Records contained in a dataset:
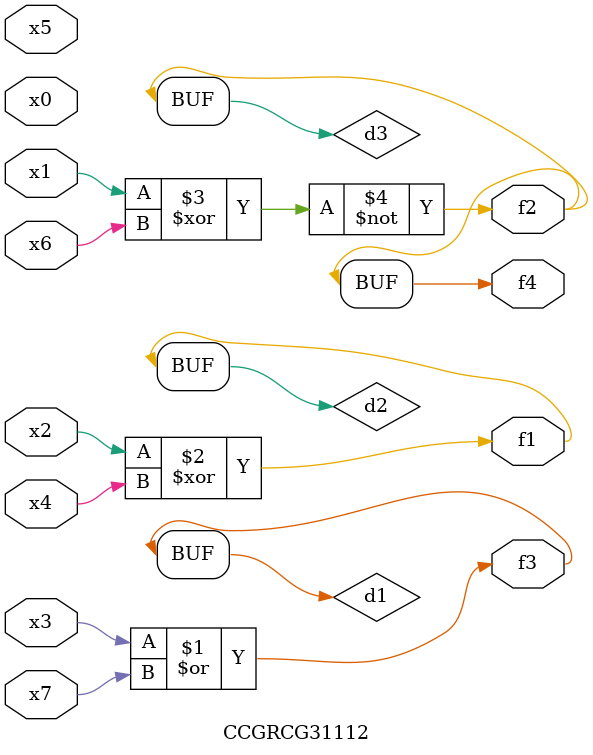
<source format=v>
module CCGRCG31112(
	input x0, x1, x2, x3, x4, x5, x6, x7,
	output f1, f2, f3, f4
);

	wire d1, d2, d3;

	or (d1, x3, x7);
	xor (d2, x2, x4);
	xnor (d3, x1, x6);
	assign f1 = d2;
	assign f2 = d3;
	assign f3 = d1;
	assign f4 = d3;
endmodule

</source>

WHAT THIS TASK INVOLVES:
Scan the records for the word "assign" and copy every line where it is found.

ANSWER TO THIS EXERCISE:
	assign f1 = d2;
	assign f2 = d3;
	assign f3 = d1;
	assign f4 = d3;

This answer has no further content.